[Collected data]
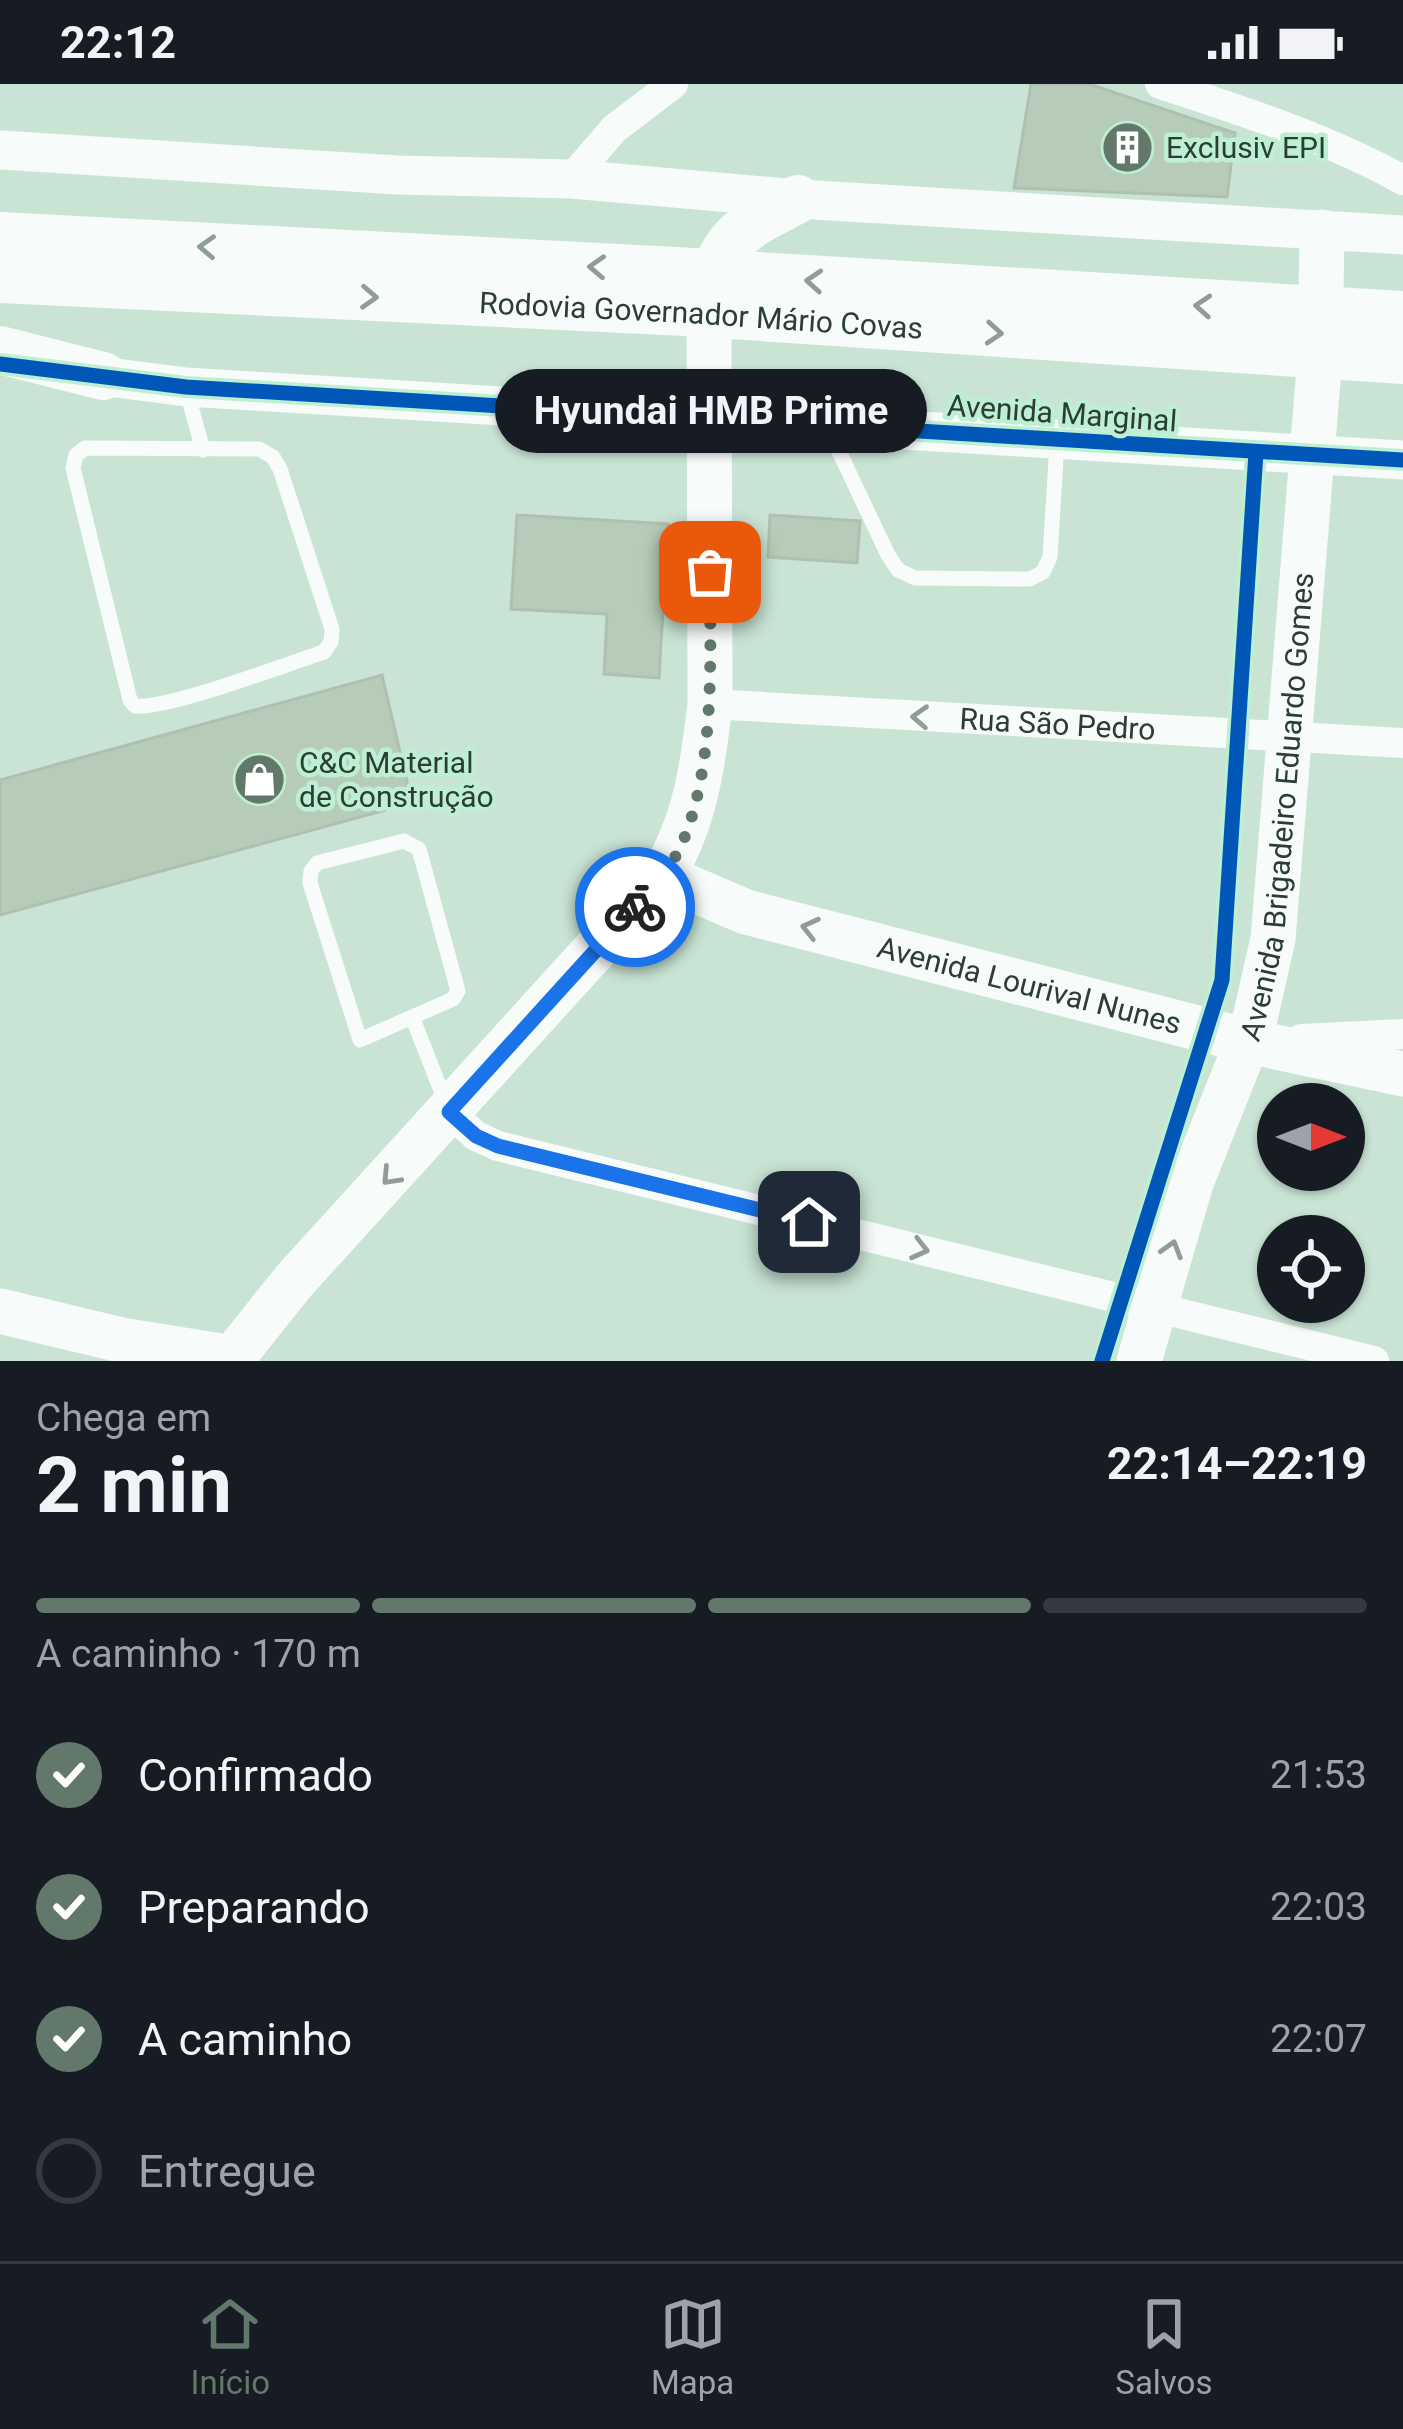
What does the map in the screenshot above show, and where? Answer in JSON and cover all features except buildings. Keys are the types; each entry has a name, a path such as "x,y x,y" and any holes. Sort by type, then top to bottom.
{"main road":[{"path":"0,1311 122,1340 232,1359 293,1282 662,876 681,846 702,768 710,704 711,294 726,243 745,227 798,199"},
{"name":"Avenida Brigadeiro Eduardo Gomes","path":"1139,1361 1191,1184 1248,1041 1273,939 1312,456 1322,232"},
{"name":"Rodovia Governador Mário Covas","path":"0,236 711,294 1320,333 1403,360"},
{"name":"Rodovia Governador Mário Covas","path":"0,279 711,294"},
{"name":"Rodovia Governador Mário Covas","path":"1320,333 1403,315"},
{"path":"0,350 103,376"},
{"name":"Avenida Lourival Nunes","path":"662,876 746,912 1248,1041 1403,1074"}],"street":[{"path":"571,179 614,129 674,84"},
{"path":"1160,84 1360,157 1403,181"},
{"path":"0,150 398,175 571,179 798,199 1403,235"},
{"name":"Avenida Marginal","path":"0,364 186,387 1403,460"},
{"name":"Rua São Pedro","path":"710,704 1403,743"},
{"path":"1248,1041 1403,1034"},
{"path":"449,1112 476,1136 498,1146 1374,1361"}],"lane":[{"path":"186,387 202,450"},
{"path":"827,425 888,555 898,570 915,578 1030,579 1042,572 1050,557 1057,440"},
{"path":"85,448 202,450 259,449 273,457 325,606 331,642 324,652 143,708 130,700 73,469 76,455 85,448"},
{"path":"404,841 418,849 458,991 453,999 413,1019 365,1040 356,1036 310,883 317,863 404,841"},
{"path":"413,1019 449,1112"}],"cycle path":[{"path":"0,364 186,387 1403,460"},
{"path":"1102,1361 1222,980 1256,452"}],"way so far":[{"path":"635,907 681,846 702,768 710,704 710,572"}],"place":[{"name":"Exclusiv EPI","path":"1127,147"},
{"name":"Hyundai HMB Prime","path":"710,572"},
{"name":"C&C Material de Construção","path":"260,779"}],"route":[{"path":"635,907 449,1112 476,1136 498,1146 809,1222"}]}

__Action item__. All of the records above should be written out exactly, with the pictures left out.

__The completed task__.
What does the map in the screenshot above show, and where? Answer in JSON and cover all features except buildings. Keys are the types; each entry has a name, a path such as "x,y x,y" and any holes. Sort by type, then top to bottom.
{"main road":[{"path":"0,1311 122,1340 232,1359 293,1282 662,876 681,846 702,768 710,704 711,294 726,243 745,227 798,199"},
{"name":"Avenida Brigadeiro Eduardo Gomes","path":"1139,1361 1191,1184 1248,1041 1273,939 1312,456 1322,232"},
{"name":"Rodovia Governador Mário Covas","path":"0,236 711,294 1320,333 1403,360"},
{"name":"Rodovia Governador Mário Covas","path":"0,279 711,294"},
{"name":"Rodovia Governador Mário Covas","path":"1320,333 1403,315"},
{"path":"0,350 103,376"},
{"name":"Avenida Lourival Nunes","path":"662,876 746,912 1248,1041 1403,1074"}],"street":[{"path":"571,179 614,129 674,84"},
{"path":"1160,84 1360,157 1403,181"},
{"path":"0,150 398,175 571,179 798,199 1403,235"},
{"name":"Avenida Marginal","path":"0,364 186,387 1403,460"},
{"name":"Rua São Pedro","path":"710,704 1403,743"},
{"path":"1248,1041 1403,1034"},
{"path":"449,1112 476,1136 498,1146 1374,1361"}],"lane":[{"path":"186,387 202,450"},
{"path":"827,425 888,555 898,570 915,578 1030,579 1042,572 1050,557 1057,440"},
{"path":"85,448 202,450 259,449 273,457 325,606 331,642 324,652 143,708 130,700 73,469 76,455 85,448"},
{"path":"404,841 418,849 458,991 453,999 413,1019 365,1040 356,1036 310,883 317,863 404,841"},
{"path":"413,1019 449,1112"}],"cycle path":[{"path":"0,364 186,387 1403,460"},
{"path":"1102,1361 1222,980 1256,452"}],"way so far":[{"path":"635,907 681,846 702,768 710,704 710,572"}],"place":[{"name":"Exclusiv EPI","path":"1127,147"},
{"name":"Hyundai HMB Prime","path":"710,572"},
{"name":"C&C Material de Construção","path":"260,779"}],"route":[{"path":"635,907 449,1112 476,1136 498,1146 809,1222"}]}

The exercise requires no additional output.